La Cour européenne des droits de l'homme retient que la publication dans la presse de retranscriptions de conversations téléphoniques entre un ancien ministre et sa fille, enregistrées au cours d'une procédure judiciaire, n'a pas violé l'article 8 de la Convention européenne de sauvegarde des droits de l’homme et des libertés fondamentales. Les juridictions internes ont correctement procédé à la mise en balance entre le droit au respect de la vie privée et le droit à la liberté d'information du public, s'agissant d'un article relevant d'un sujet d'intérêt général.
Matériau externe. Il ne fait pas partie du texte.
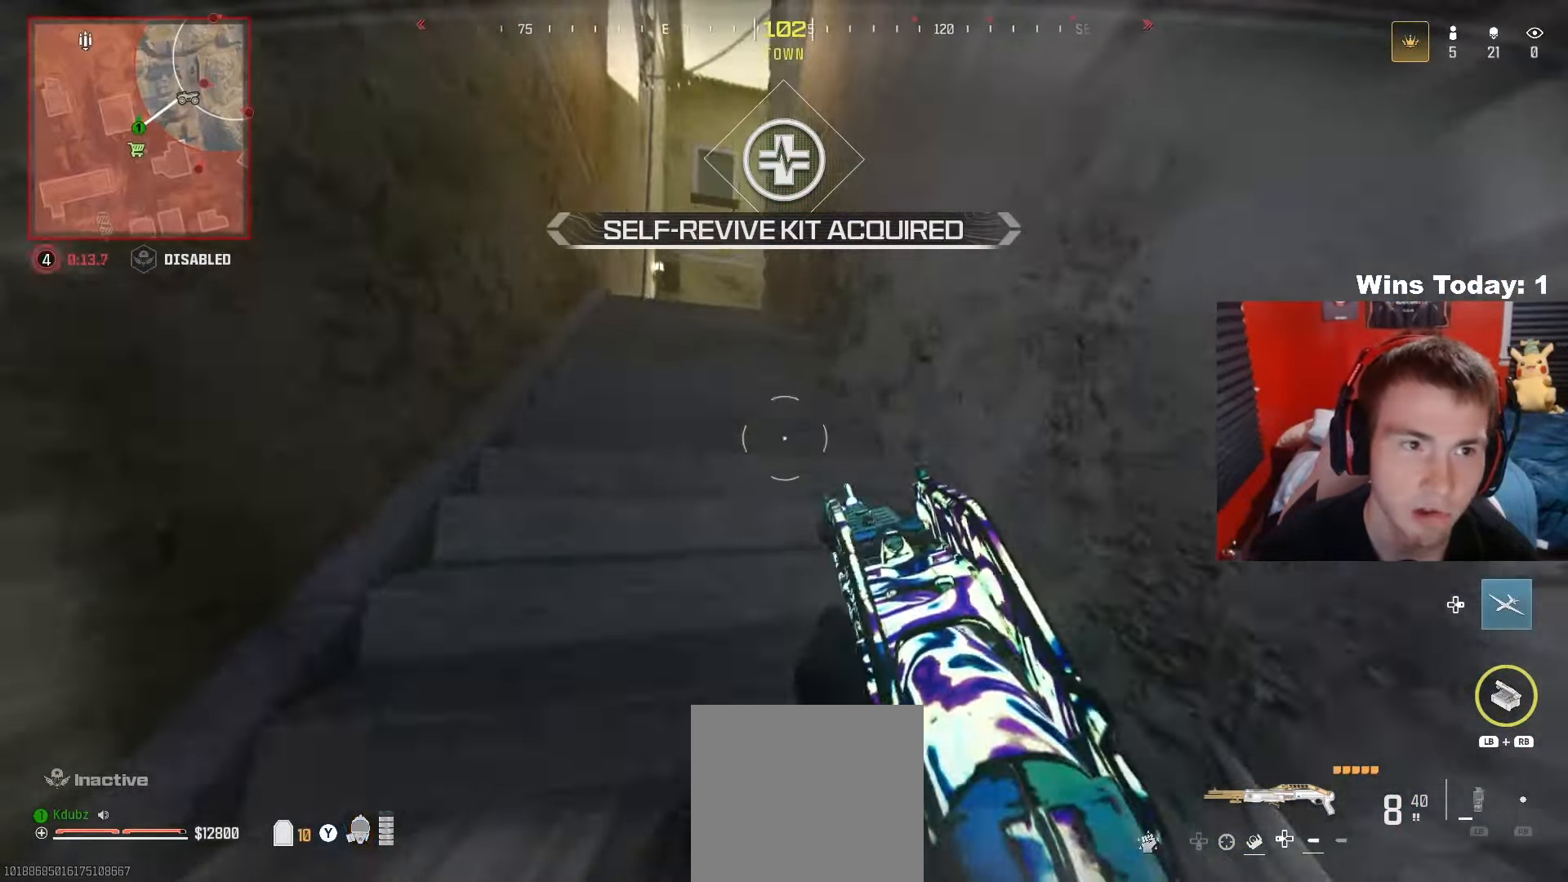
{"buttons": ["Y"], "left_stick": "up", "right_stick": "center", "events": [[17, "A", "up"], [200, "L3", "up"]]}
Pour la Cour, l'atteinte à la vie privée résultant de la publication en cause n'était pas disproportionnée au regard du but poursuivi.
Si le contentieux opposant le droit au respect de la vie privée et la liberté d'information est, en règle générale, issu de publications de médias consacrant leur ligne éditoriale aux habitudes plus ou moins ordinaires des célébrités(1), l'arrêt rendu le 11 septembre 2025 par la cinquième section de la Cour européenne des droits de l'homme (CEDH) dans l'affaire Charki c/ France rappelle qu'il arrive occasionnellement que cette confrontation prenne naissance dans le cadre ...
Cour européenne des droits de l'homme, 11 septembre 2025, Charki c/ France
Thomas Besse
Maître de conférences en droit privé et sciences criminelles, université de ...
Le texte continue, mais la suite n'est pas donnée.